# Skiing near Eiseman hut



## shantyman (Jan 23, 2006)

Im headed to Eiseman for the first time. I ve heard the terrain is superb. Anyone got any suggestions

Thanks, Jeff


----------



## El Flaco (Nov 5, 2003)

Start pretty early- it's a long slog in. However, once you get there it will be blissfully obvious where the best skiing is. Walk out the the porch, look stright ahead, look left, look right: That's where the best skiing is. 

There are some steeper aspects along a knife ridge to the west, but I can't see a reason for going way out there with what's within a few feet of the house. Follow the trail out the back - it curves around to the west and straddles a ridge with steep shots to the south and extremely steep stuff to the north.
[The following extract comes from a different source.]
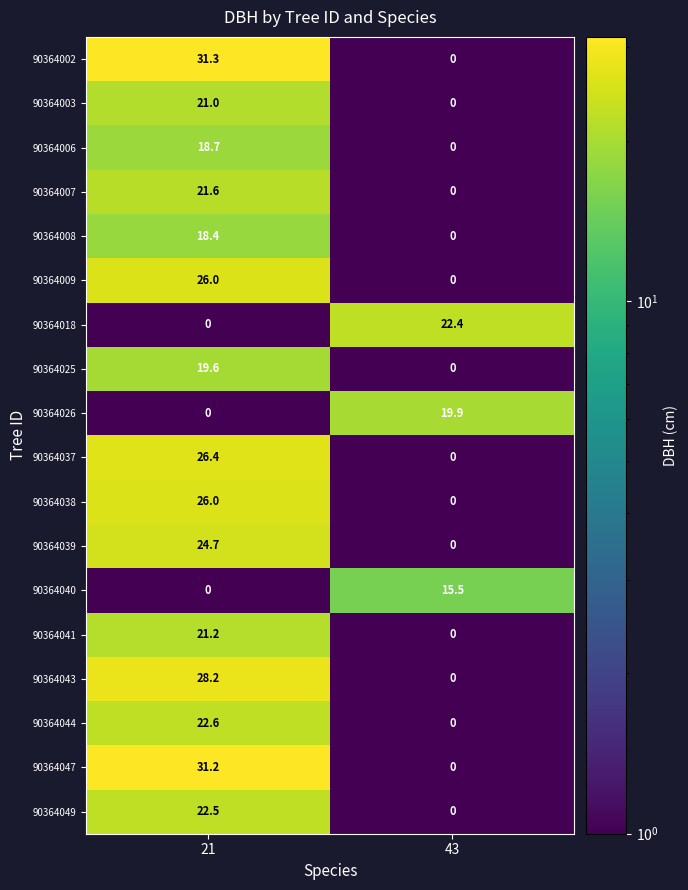

At how many categories does at least one series exceed 22?

2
We set off a small slab testing out one of the chutes along the ridge, so keep that in mind.

Enjoy- I haven't done that many hut trips, but I find it hard to imagine a better one.


----------



## ENDOMADNESS (Jun 21, 2005)

*perfect*

ShantyClaus---ElFalco said it perfectly....heed all his advice. Best Hut for sure.


----------



## sandbagger (Feb 1, 2006)

Ditto.

I will reiterate the "start early" for extra emphasis. Eiseman is probably the second hardest hut to get to in the system. Also, if going up SPraddle Creek, keep looking to the left for a blue diamond on a tree some 30-40 feet off the road. The trail leaves the road and it is not at all obvious if the trail hasn't been broken, it's very easy to have your head down and keep skiing up the road.

As for skiing there, yeah, it's obvious. Right out fron is great, steeper shots on the same slope can be had by climbing up the ridge skiers left. You can't screw this up.


----------



## shantyman (Jan 23, 2006)

Thanks for the beta. 
Jeff


----------



## sandbagger (Feb 1, 2006)

whoops, I said climbing up the ridge skiers left. It's skiers right, lookers left. But you woulda figgered that out.

Enjoy!!!


----------